0.0

97 54 9
                                    

Güçlükle açmaya çalıştım gözlerimi.. Elmacık kemiklerimdeki yaralar bu çabamı zorlaştırırken başımda ki ağrıda kendisini gösteriyordu. Gözlerimi açmayı başardığımda yine yalnız olduğumu farkettim. Çatlak dudaklarımda gülümsemem yer alırken kafayı yediğime şahit oldum bir kez daha. Yaklaşık iki haftadır bu iğrenç yerdeydim. Odanın kapısı açıldığında kendimi bir dayağa daha hazırladım.

“ Güzellik uykusundan uyanabildiniz sonunda Chloe hanım.” dedi kalın sesi eşliğinde.

Cevap vermedim. Bir eli saçlarıma uzandığında kafamı yana yatırarak dokunmasını engelledim. O ise kahkaha atarak seri bir şekilde saçlarımı kavradı. Var gücüyle çekerken çığlık atmadım.. Ağlamadım yada yalvarmadım.

“ Bugün çok güzel bir gün öyle değil mi? Ah!pardon sen bu pencere olmayan odada dışarıyı göremiyorsun değil mi? Nasılda unuttum!” ve bir gür kahkaha daha..

Dişlerimi sıktım.. Tam ağzımı açıp bir şeyler söyleyecekken başka odadan gelen bir çığlık ile irkildim.

“işte! Kuzeninin macerası da başlıyor..” O anda sert bir küfür savurup ayağa kalkmaya çalıştım. O ise beni durdurmadı. Yaralı bacağım ile koşabildiğim kadar hızlı koştum ve işte yanındaydım! Tahta bir sandalyenin üzerinde saçları önüne düşmüş bir şekilde ağlıyordu. Beni farkettiğinde gözleri kocaman açıldı.

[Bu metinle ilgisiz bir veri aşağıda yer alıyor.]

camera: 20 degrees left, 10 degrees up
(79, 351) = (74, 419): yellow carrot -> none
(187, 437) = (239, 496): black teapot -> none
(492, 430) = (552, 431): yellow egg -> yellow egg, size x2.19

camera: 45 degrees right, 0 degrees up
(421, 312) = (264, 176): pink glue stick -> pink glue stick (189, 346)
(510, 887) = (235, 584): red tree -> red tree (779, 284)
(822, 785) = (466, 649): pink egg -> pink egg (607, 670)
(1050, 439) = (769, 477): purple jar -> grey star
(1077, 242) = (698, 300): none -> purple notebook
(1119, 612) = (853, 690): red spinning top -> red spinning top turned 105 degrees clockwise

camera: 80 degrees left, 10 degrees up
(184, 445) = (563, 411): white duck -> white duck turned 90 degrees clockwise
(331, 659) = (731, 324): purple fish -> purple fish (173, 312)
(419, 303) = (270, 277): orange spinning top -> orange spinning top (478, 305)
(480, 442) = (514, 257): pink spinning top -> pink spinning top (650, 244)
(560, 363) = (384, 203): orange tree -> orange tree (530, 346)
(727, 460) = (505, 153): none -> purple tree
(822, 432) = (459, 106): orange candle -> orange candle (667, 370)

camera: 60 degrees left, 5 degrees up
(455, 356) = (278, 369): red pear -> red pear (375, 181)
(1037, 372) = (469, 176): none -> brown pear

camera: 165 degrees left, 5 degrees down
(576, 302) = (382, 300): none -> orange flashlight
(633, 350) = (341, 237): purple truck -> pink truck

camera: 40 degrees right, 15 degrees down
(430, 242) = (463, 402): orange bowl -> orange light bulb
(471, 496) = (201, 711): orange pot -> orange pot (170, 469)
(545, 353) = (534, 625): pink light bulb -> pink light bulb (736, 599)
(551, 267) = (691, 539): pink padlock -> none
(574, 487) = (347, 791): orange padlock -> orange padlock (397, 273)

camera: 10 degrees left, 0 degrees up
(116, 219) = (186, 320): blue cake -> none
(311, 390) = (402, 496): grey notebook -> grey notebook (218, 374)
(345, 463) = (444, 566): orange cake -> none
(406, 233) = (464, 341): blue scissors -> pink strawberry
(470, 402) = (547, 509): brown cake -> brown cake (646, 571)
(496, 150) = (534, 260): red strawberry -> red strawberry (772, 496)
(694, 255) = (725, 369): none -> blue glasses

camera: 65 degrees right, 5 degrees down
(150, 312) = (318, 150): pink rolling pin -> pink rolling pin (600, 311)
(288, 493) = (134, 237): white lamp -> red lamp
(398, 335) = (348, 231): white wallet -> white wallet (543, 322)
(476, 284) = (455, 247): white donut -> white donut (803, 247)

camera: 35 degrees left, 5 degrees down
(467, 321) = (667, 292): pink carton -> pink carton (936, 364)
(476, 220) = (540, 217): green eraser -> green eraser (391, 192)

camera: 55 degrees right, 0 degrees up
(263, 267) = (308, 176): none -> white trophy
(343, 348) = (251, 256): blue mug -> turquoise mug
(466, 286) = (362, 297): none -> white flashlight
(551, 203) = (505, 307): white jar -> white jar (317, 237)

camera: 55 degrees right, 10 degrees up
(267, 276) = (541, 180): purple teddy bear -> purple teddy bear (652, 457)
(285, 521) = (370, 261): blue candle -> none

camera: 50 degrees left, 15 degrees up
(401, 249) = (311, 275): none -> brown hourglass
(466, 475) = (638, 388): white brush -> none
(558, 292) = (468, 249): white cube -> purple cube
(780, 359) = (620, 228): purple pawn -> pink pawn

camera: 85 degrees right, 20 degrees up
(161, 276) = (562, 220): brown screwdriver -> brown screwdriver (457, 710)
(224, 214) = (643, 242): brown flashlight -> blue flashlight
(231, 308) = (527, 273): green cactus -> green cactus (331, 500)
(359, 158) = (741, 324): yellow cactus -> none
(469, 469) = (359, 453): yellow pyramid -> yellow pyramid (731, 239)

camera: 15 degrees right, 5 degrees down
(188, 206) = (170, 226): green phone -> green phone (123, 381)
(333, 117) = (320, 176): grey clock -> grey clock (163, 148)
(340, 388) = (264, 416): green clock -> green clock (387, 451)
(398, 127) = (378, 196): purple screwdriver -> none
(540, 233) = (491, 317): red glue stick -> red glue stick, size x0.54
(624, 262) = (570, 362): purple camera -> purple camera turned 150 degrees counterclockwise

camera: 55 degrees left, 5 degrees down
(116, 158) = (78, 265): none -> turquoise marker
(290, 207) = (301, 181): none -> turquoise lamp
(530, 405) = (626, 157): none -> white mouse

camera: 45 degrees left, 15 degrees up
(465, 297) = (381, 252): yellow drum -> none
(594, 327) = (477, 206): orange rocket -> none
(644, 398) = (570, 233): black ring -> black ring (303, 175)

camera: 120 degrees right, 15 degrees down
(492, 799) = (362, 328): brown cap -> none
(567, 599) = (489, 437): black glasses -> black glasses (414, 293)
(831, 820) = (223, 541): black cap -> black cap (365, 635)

“Chloe! Chloe git burdan sakın dokunma bana!” çığlık çığlığa ağlarken bir yandan da kafasını iki yana sallıyordu.

“Mia, neler oluyor! Neden dokunmuyorum sana?” korkuyordum.. Deli gibi korkuyordum!

“E-eğer ba-bana d-dokunursan...” kekelemeye başlamıştı ve gözleri kısılmıştı. Ellerinin ve dizlerinin titremesi artarken sandalyenin arkasından uzanan kabloları gördüm. Daha doğrusu Hale'nin sırtından uzanan kabloları...

“Hayır..” ağzımdan çıkan tek kelime bu olmuştu. Gözlerimden akan yaşlar yüzümde ki yaraları acıtıyordu. Siyah giyimli bir adam küçük düğmeyi çevirdiğinde Mia'nın titremesi durmuştu. Gözlerini açıp bana baktığında. Yüzümde yer alan gülümseme onun yüzüne bulaştığında dizlerim gücünü kaybederek kendini bıraktı. Yere oturduğumda yüzümü avuçlarımın arasına alarak hıçkıra hıçkıra ağladım. Ona bir şey oldu diye o kadar korkmuştum ki..

“ Bu kadar yeter! Kalk yerden..” itiraz etmem bir işe yaramadığı için dediğini yaptım. Tekrar aynı odaya geldiğimde köşeye oturup dizlerimi karnıma çektim. Vee kapı kapandı. Yine karanlık.. yine yalnızlık ve yine bir uyku..

Arkadaşlar bu bir bölüm değildir. Sadece tanıtım... Kısa olması bunun yüzünden yani.